The observation is in line with findings from various other studies that have examined the influence of RAM rank on system performance. To gain a more comprehensive understanding of this subject, the following articles could be of interest:
Single vs. Dual-Rank RAM: Which Memory Type Will Boost Performance? - This article provides a thorough comparison between single and dual-rank RAM, aiding in comprehending the disparities between these two RAM types, methods to distinguish them, and guidance on selecting the most suitable option for your needs. (LINK)

Single Rank vs Dual Rank RAM: Differences & Performance Impact : This article delves into the differences between Single Rank and Dual Rank RAM modules, investigating their structural dissimilarities and assessing the respective impacts on performance. (LINK)

5. Conclusion:

After conducting an extensive series of benchmark tests, we have pinpointed certain factors that contribute to the performance disparity observed in the HPL test between the two ARM64 machines.

In the Stream Benchmark results, Host-1 outperformed Host-2 across all functions (Copy, Scale, Add, Triad).

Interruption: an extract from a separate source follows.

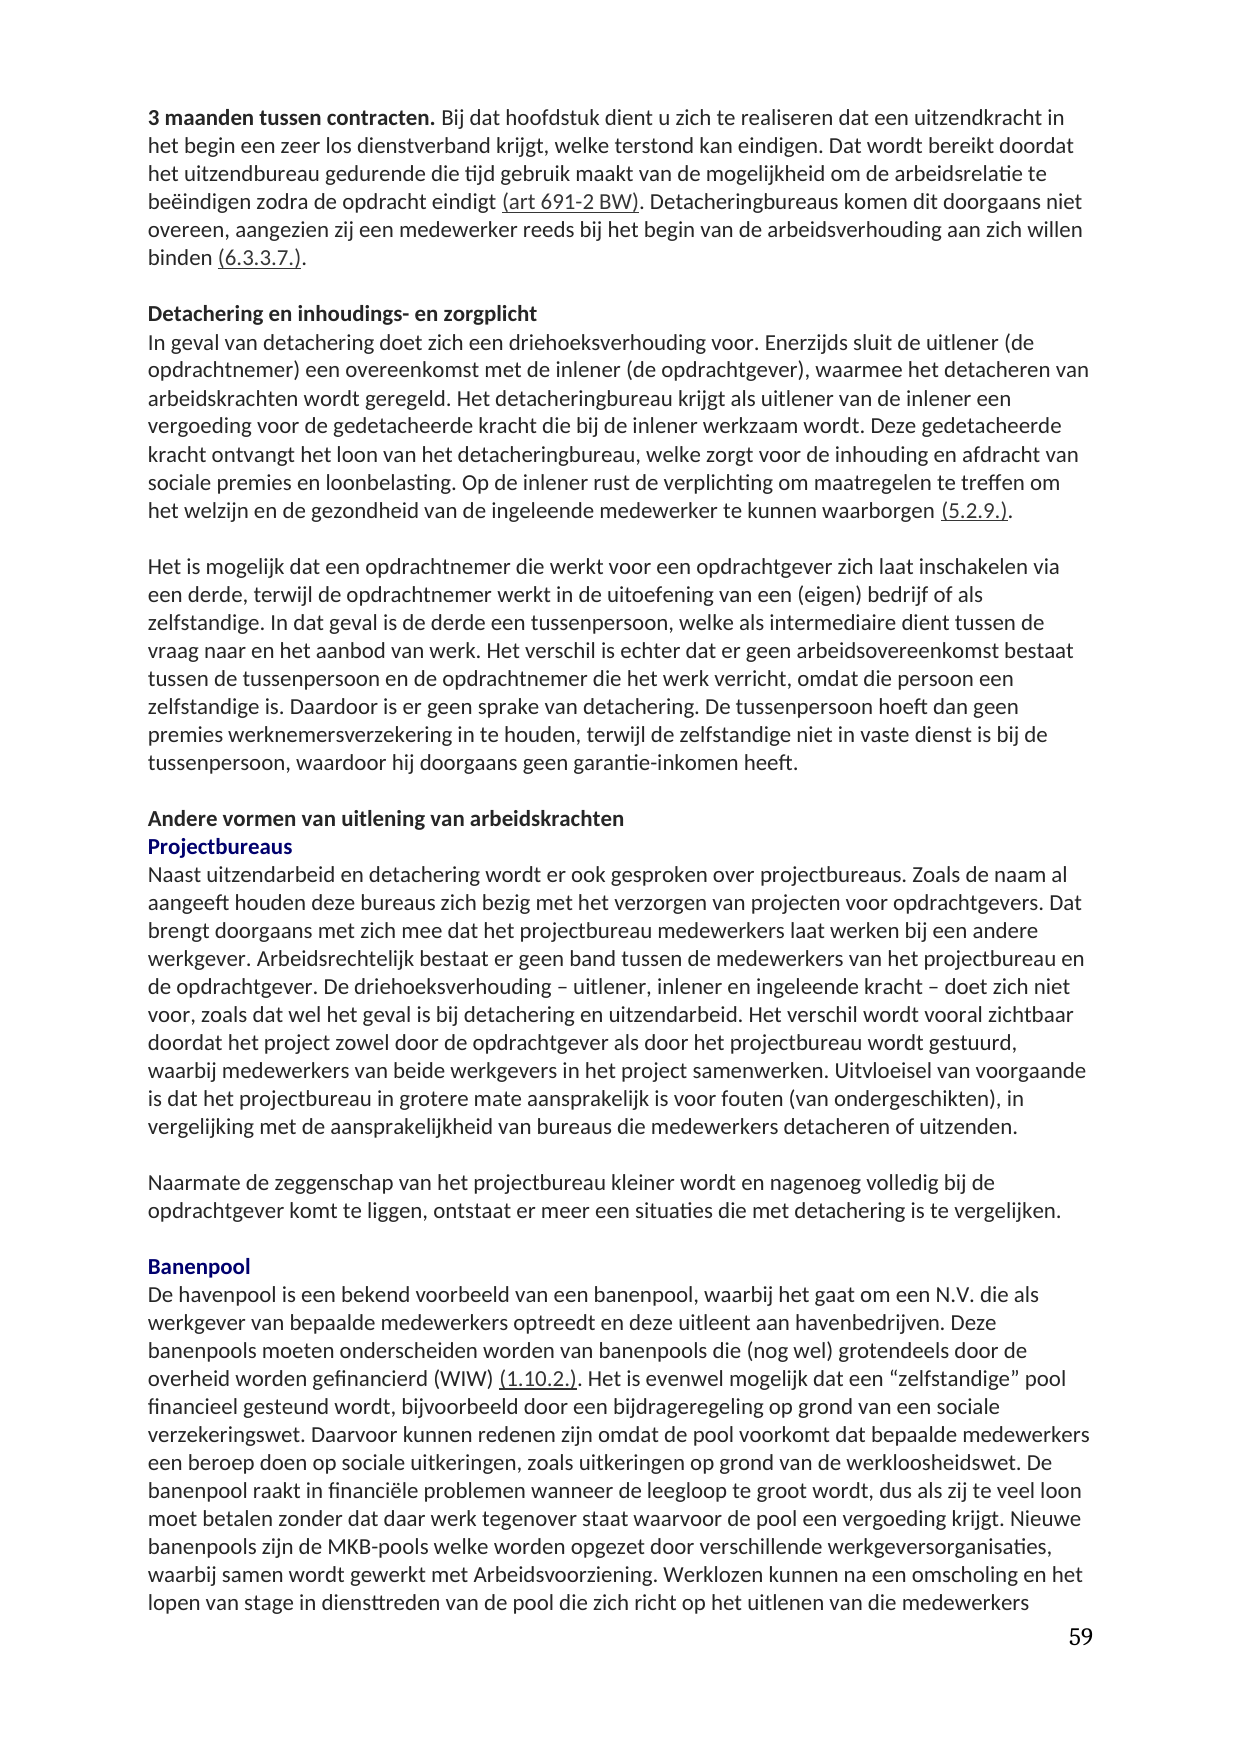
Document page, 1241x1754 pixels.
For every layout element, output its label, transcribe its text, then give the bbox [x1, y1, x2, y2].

Host-1 demonstrated higher memory bandwidth in each function, achieving significantly faster data transfer rates.

Additionally, the higher memory latency in the Host-2 machine's RAM was identified as a key contributor to the performance gap.

This latency impacted the efficiency of memory operations and had a cascading effect on overall performance.

Another significant factor was the difference in RAM rank configurations — Host-1 had Dual-Rank RAM, while Host-2 had Single-Rank RAM.

This divergence likely contributed to the varying memory access speeds between the two machines.

6. Future Scope:

In the context of further exploration, it is recommended to extend the investigation by including additional benchmark tests, specifically focusing on the Lmbench memory bandwidth test.

This test would provide deeper insights into the memory subsystem's performance on both the Host-1 and Host-2 machines.

Additionally, an interesting avenue for investigation could involve modifying the RAM configuration in one of the machines and assessing its impact on performance. This would provide valuable information about the role of memory specifications in influencing the overall system performance.